Let us look at the misclassified samples.

In [None]:
errors = np.where(y_train != clf.predict(X_train))[0]
print(errors)

fig, axs = plt.subplots(2, 2)
axs[0, 0].imshow(X_train[errors[0], :].reshape((int(np.sqrt(n_features)), -1)), cmap="gray")
axs[0, 0].set_title("predicted label: %d" % (clf.predict(X_train[errors[0], :].reshape(1, -1))))
axs[0, 1].imshow(X_train[errors[1], :].reshape((int(np.sqrt(n_features)), -1)), cmap="gray")
axs[0, 1].set_title("predicted label: %d" % (clf.predict(X_train[errors[1], :].reshape(1, -1))))
axs[1, 0].imshow(X_train[errors[2], :].reshape((int(np.sqrt(n_features)), -1)), cmap="gray")
axs[1, 0].set_title("predicted label: %d" % (clf.predict(X_train[errors[2], :].reshape(1, -1))))
axs[1, 1].imshow(X_train[errors[3], :].reshape((int(np.sqrt(n_features)), -1)), cmap="gray")
axs[1, 1].set_title("predicted label: %d" % (clf.predict(X_train[errors[3], :].reshape(1, -1))))

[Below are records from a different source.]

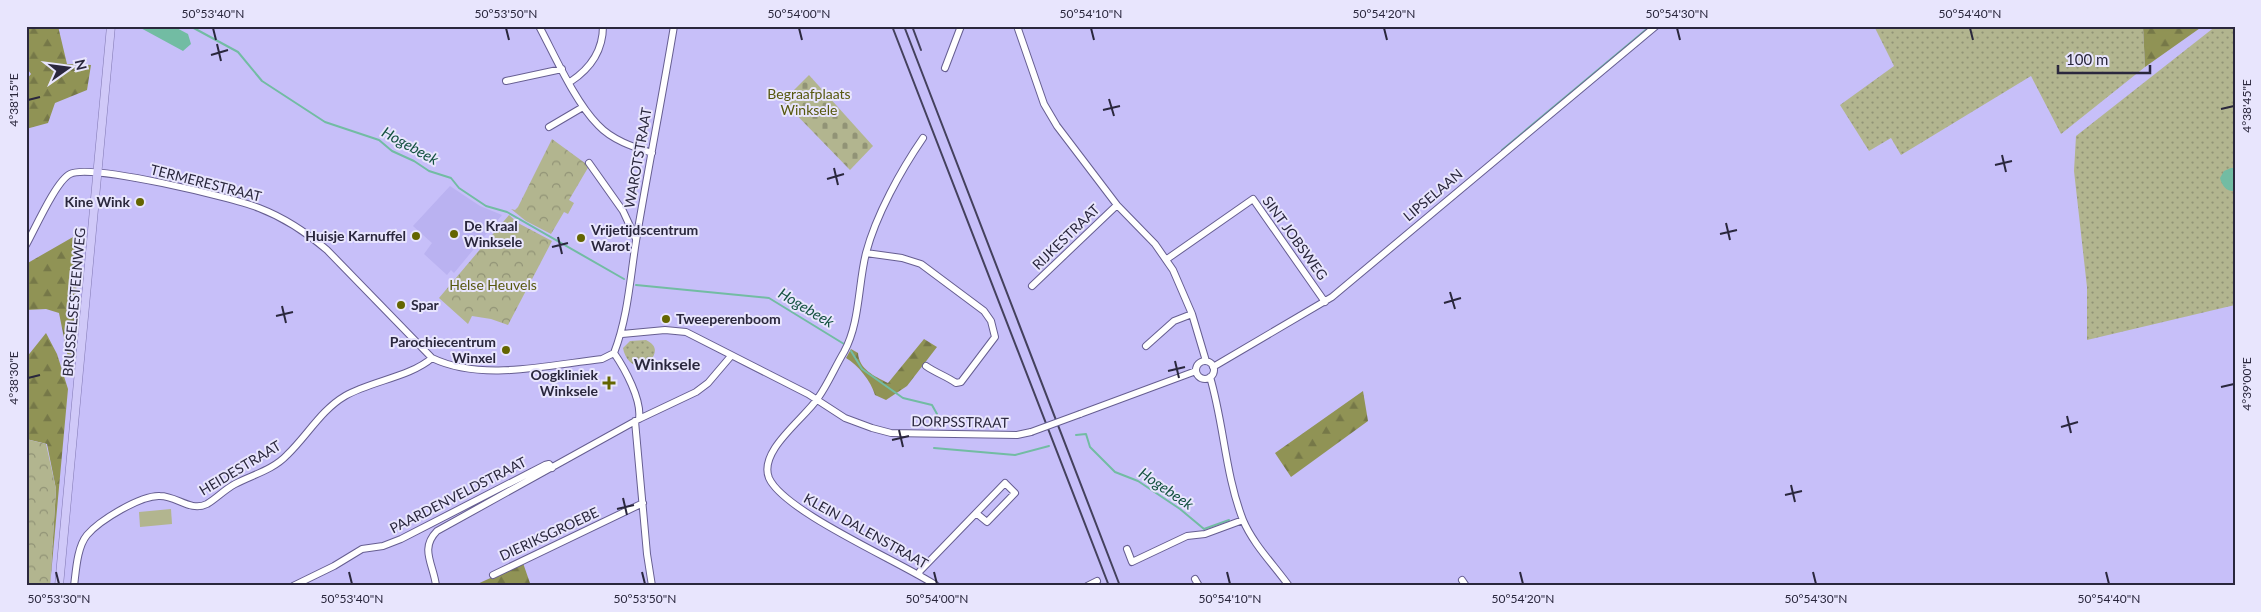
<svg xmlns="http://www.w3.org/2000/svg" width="2261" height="612" font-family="Lato,sans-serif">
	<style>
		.built { fill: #bab2f1 }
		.grass { fill: url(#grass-dots) }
		.forest { fill: url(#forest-firs) }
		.cemetery { fill: url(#cemetery-stones) }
		.park { fill: url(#park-crowns) }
		.pitch { fill: #b2b58f }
		.water { fill: #72bca3 }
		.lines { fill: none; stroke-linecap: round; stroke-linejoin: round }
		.stream { stroke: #72bca3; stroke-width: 2 }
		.minor-casing { stroke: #665e91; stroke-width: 8 }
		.major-casing { stroke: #8279b4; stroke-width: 9 }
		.minor { stroke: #fff; stroke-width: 6 }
		.major { stroke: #d0c9f8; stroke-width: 8 }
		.rail { stroke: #44415d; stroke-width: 2 }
		.minor-bridge-casing { stroke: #665e91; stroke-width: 8; stroke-linecap: butt }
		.minor-bridge { stroke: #fff; stroke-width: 6 }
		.ticks { fill: none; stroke: #2a273d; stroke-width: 2 }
		.poi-dot { fill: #646500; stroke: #e8e5fd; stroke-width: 2 }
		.labels { text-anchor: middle; stroke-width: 4; stroke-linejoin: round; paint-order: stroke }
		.park-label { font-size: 14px; fill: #57580e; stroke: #e8e5fd }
		.street-label { font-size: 14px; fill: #2a273d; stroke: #e8e5fd }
		.poi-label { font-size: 14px; font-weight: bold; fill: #2a273d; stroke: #e8e5fd; text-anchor: end }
		.water-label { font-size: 15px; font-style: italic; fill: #155241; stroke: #e8e5fd }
		.quarter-label { font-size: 16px; font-weight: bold; fill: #2a273d; stroke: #e8e5fd }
		.neatline { fill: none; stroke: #2a273d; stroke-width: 2 }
		.ticks-label { font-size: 12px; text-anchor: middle; fill: #2a273d }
	</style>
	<defs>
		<pattern id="grass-dots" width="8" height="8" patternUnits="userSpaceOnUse" patternTransform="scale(1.25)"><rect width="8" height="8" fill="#b2b58f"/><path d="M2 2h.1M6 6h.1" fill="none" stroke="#919376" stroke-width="1.8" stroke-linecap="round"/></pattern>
		<pattern id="forest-firs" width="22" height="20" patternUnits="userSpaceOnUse" patternTransform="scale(1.25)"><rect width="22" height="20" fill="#909355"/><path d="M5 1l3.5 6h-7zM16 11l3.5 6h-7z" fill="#767848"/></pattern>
		<pattern id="cemetery-stones" width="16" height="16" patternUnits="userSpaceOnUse" patternTransform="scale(1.25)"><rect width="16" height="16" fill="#b2b58f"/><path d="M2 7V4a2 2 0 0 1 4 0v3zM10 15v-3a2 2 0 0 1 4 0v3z" fill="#919376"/></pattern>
		<pattern id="park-crowns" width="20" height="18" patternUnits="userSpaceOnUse" patternTransform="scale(1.25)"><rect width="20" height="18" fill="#b2b58f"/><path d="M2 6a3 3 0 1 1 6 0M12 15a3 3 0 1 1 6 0" fill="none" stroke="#919376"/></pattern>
	</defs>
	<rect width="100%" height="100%" fill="#c7bff9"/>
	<!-- built -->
	<path class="built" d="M450 186 480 206 502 215 454 273 451 270 447 275 424 254 432 243 413 226Z"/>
	<!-- grass -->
	<path class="grass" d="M1874 26H2143L2145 67 2061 134 2031 76 1901 155 1891 138 1869 151 1840 105 1894 66Z
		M2216 26H2235V305L2087 340V287L2074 171 2076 136Z
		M646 340C663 348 652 360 643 368 632 366 625 359 623 348L630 341Z"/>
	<!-- forest -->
	<path class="forest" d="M31 26H58L67 64 91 65 87 90 55 103 48 123 26 129V80L31 74 26 67V28Z
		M2143 26H2203L2145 67Z
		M80 233 71 373 59 313 46 309 26 310V264Z
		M46 333 57 354 68 389 50 586 56 489 47 444 26 439V358Z
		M924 339 937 347 907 386 886 400 875 395C871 381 858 365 846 358L851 349 858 353C859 369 874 376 888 383Z
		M1363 391 1368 421 1291 477 1275 453Z
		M523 563 531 586H473Z"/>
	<!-- cemetery -->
	<path class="cemetery" d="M809 75 873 146 850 170 783 101Z"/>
	<!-- park -->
	<path class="park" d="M552 139 589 166 569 200 574 203 568 214 564 212 551 234 526 221 511 209 515 210 518 207Z
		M509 215 518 223 552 241 508 325 491 319 472 316 468 324 439 298Z
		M26 439 46 444 56 489 50 586H26Z"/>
	<!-- pitch -->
	<path class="pitch" d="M171 509 172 524 140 527 139 512Z"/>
	<!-- water -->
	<path class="water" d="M137 26H173L188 34 191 44 183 51Z
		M2231 168H2235V191C2226 192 2222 185 2220 178L2224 171Z"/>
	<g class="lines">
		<!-- stream -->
		<path class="stream" d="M190 26 238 52 262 81 325 122 379 140 392 151 414 161 429 171 451 178 459 188 486 206 507 212 624 279
			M1502 150 1648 28
			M636 285 769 298 844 344
			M851 351 862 369 903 398 932 405 937 414
			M1076 435 1086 434 1090 447 1115 472 1138 481 1180 509 1204 529 1229 520
			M934 448 1015 455 1049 446"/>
		<!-- minor casing -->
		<g class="minor-casing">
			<path id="minor" d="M539 26C555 56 575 102 598 125 612 140 633 147 652 153
				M1017 26 1044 104 1057 126 1117 205 1155 244 1173 270 1192 314 1206 361
				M945 68 961 26
				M506 81 562 69
				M570 82C590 69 603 51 603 26
				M549 127 583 107
				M923 138C901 170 876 215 866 253 858 285 860 323 844 352 835 367 828 384 818 398 804 419 758 451 769 478 784 512 901 562 937 586
				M589 163 623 211 636 239
				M26 245C35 229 56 181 70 174 90 163 234 198 259 208 285 218 306 232 327 250L432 358C482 382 548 365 602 359L614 353
				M866 253 902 258 921 264 984 311 991 321 995 337 961 382 956 383C946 376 936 373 926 366
				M1167 259 1253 199 1325 302
				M1032 286 1117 205
				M622 334 665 330 686 332 808 394 845 418 872 428 891 433 1017 435 1031 432
				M1146 346 1174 321 1192 314
				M614 353C628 317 630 279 636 241 648 169 662 98 674 26
				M614 353C625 369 642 400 639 419
				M1196 370a9 9 0 1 1 18 0a9 9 0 1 1-18 0Z
				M1213 367 1332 297 1656 26
				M1210 377C1224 424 1225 474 1243 520 1253 544 1274 565 1289 586
				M1080 414 1196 371
				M635 421 647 554 652 586
				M1127 549 1132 562 1187 536 1205 534 1243 520
				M493 575 643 503
				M919 575 920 571 1005 483 1015 493 987 522 976 513
				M1195 579 1199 586
				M1462 580 1466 586
				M74 586C76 571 77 547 87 535 100 520 141 495 160 496 177 496 190 512 207 504 217 498 224 490 235 484 252 475 273 470 287 455 307 436 321 410 345 396 371 381 410 377 432 358
				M293 586 334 566 362 549 383 546 401 539 545 465 549 464 552 468
				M436 586C434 565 419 549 437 531L639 419 696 392 708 383 731 356
				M1087 586 1097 581"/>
		</g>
		<!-- major casing -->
		<g class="major-casing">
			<path id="major" d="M59 586 111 26"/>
		</g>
		<!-- minor -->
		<use href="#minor" class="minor"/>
		<!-- major -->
		<use href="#major" class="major"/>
		<!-- rail -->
		<path class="rail" d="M892 26 1109 586
			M904 26 1120 586
			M912 26 921 50"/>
		<!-- minor-bridge casing -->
		<g class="minor-bridge-casing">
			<path id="minor-bridge" d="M1031 432 1080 414"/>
		</g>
		<!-- minor-bridge -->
		<use href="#minor-bridge" class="minor-bridge"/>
	</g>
	<!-- ticks -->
	<path class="ticks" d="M213 28 216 40M506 28 509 40M799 28 802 40M1091 28 1094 40M1384 28 1387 40M1677 28 1680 40M1970 28 1973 40M217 44 221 61M211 55 228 50M1109 99 1114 116M28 100 40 97M2221 109 2234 106M1103 110 1120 106M2002 155 2006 172M1995 165 2012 161M834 168 838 185M827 179 844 174M1726 223 1730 240M1720 234 1737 230M558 237 562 254M552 247 568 243M1450 292 1455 309M1444 303 1461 298M282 306 286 323M276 316 293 312M1175 361 1179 378M1168 371 1185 367M28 378 40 375M2221 387 2234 384M2067 416 2071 433M2061 427 2078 422M899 430 903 447M892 440 909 436M1791 485 1795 502M1785 495 1802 491M623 498 627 515M617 509 634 505M56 572 59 584M349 572 352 584M642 572 645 584M934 572 937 584M1227 572 1230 584M1520 572 1523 584M1813 572 1816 584M2106 572 2109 584"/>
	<!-- markers -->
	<g class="poi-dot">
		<circle cx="140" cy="202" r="5"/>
		<circle cx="454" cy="234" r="5"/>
		<circle cx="416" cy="236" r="5"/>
		<circle cx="581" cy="238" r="5"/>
		<circle cx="401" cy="305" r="5"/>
		<circle cx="666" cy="319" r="5"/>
		<circle cx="506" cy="350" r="5"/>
		<path d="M606.5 375.5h5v5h5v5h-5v5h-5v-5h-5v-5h5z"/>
	</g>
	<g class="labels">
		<!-- park labels -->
		<g class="park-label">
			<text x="809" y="99">Begraafplaats<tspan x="809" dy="16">Winksele</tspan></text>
			<text x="493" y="290">Helse Heuvels</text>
		</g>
		<!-- street labels -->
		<g class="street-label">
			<text transform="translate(638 158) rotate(-80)" y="5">WAROTSTRAAT</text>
			<text transform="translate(206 183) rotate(14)" y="5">TERMERESTRAAT</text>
			<text transform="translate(1433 195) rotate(-40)" y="5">LIPSELAAN</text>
			<text transform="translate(1066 237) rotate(-44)" y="5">RIJKESTRAAT</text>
			<text transform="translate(1295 238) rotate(54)" y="5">SINT JOBSWEG</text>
			<text transform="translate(74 302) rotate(-85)" y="5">BRUSSELSESTEENWEG</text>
			<text transform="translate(960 422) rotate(1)" y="5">DORPSSTRAAT</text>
			<text transform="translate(240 468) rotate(-31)" y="5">HEIDESTRAAT</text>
			<text transform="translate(458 495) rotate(-27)" y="5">PAARDENVELDSTRAAT</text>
			<text transform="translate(866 531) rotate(29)" y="5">KLEIN DALENSTRAAT</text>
			<text transform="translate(549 534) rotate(-25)" y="5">DIERIKSGROEBE</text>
		</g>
		<!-- poi labels -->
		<g class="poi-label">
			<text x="130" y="207">Kine Wink</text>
			<text x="464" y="231" text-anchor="start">De Kraal<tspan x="464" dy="16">Winksele</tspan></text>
			<text x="591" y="235" text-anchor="start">Vrijetijdscentrum<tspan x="591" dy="16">Warot</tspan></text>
			<text x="406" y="241">Huisje Karnuffel</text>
			<text x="411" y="310" text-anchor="start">Spar</text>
			<text x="676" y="324" text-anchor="start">Tweeperenboom</text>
			<text x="496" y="347">Parochiecentrum<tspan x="496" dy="16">Winxel</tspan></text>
			<text x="598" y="380">Oogkliniek<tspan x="598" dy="16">Winksele</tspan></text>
		</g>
		<!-- water labels -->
		<g class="water-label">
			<text transform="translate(410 146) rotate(29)" y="5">Hogebeek</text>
			<text transform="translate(806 308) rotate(31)" y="5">Hogebeek</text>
			<text transform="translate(1166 489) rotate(34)" y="5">Hogebeek</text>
		</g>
		<!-- quarter labels -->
		<g class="quarter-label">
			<text x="667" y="370">Winksele</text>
		</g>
	</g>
	<!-- border -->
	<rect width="2261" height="612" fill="none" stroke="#e8e5fd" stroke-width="55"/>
	<!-- north arrow -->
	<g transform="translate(68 68) rotate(76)" stroke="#e8e5fd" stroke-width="4" paint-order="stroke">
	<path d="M0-4L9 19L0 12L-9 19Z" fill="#2a273d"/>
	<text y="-8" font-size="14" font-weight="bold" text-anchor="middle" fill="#2a273d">N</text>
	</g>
	<!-- scale -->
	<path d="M2058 65v8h92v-8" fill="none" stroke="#2a273d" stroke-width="2.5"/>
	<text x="2066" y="65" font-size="15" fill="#2a273d" stroke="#e8e5fd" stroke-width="4" paint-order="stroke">100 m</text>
	<rect x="28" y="28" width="2206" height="556" class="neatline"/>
	<g class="ticks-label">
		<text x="213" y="18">50°53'40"N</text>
		<text x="506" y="18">50°53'50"N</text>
		<text x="799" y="18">50°54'00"N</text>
		<text x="1091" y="18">50°54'10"N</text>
		<text x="1384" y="18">50°54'20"N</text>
		<text x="1677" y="18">50°54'30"N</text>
		<text x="1970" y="18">50°54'40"N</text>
		<text transform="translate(14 100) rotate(-90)" y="4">4°38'15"E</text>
		<text transform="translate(2247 106) rotate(-90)" y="4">4°38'45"E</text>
		<text transform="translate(14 378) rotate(-90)" y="4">4°38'30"E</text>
		<text transform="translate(2247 384) rotate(-90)" y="4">4°39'00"E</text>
		<text x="59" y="603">50°53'30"N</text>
		<text x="352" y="603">50°53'40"N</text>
		<text x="645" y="603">50°53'50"N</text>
		<text x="937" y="603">50°54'00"N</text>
		<text x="1230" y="603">50°54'10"N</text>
		<text x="1523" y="603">50°54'20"N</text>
		<text x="1816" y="603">50°54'30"N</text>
		<text x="2109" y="603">50°54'40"N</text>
	</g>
</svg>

Before we ran $k$-NN on only two dimensions; now our vectors are much larger, they actually have 784 dimensions. It is expected that local methods such as $k$-NN don't work as well once we have gone to large dimensions. Why is that?

Tip: note that the amount of samples needed to cover a certain fraction of the space grows exponentially with the dimension!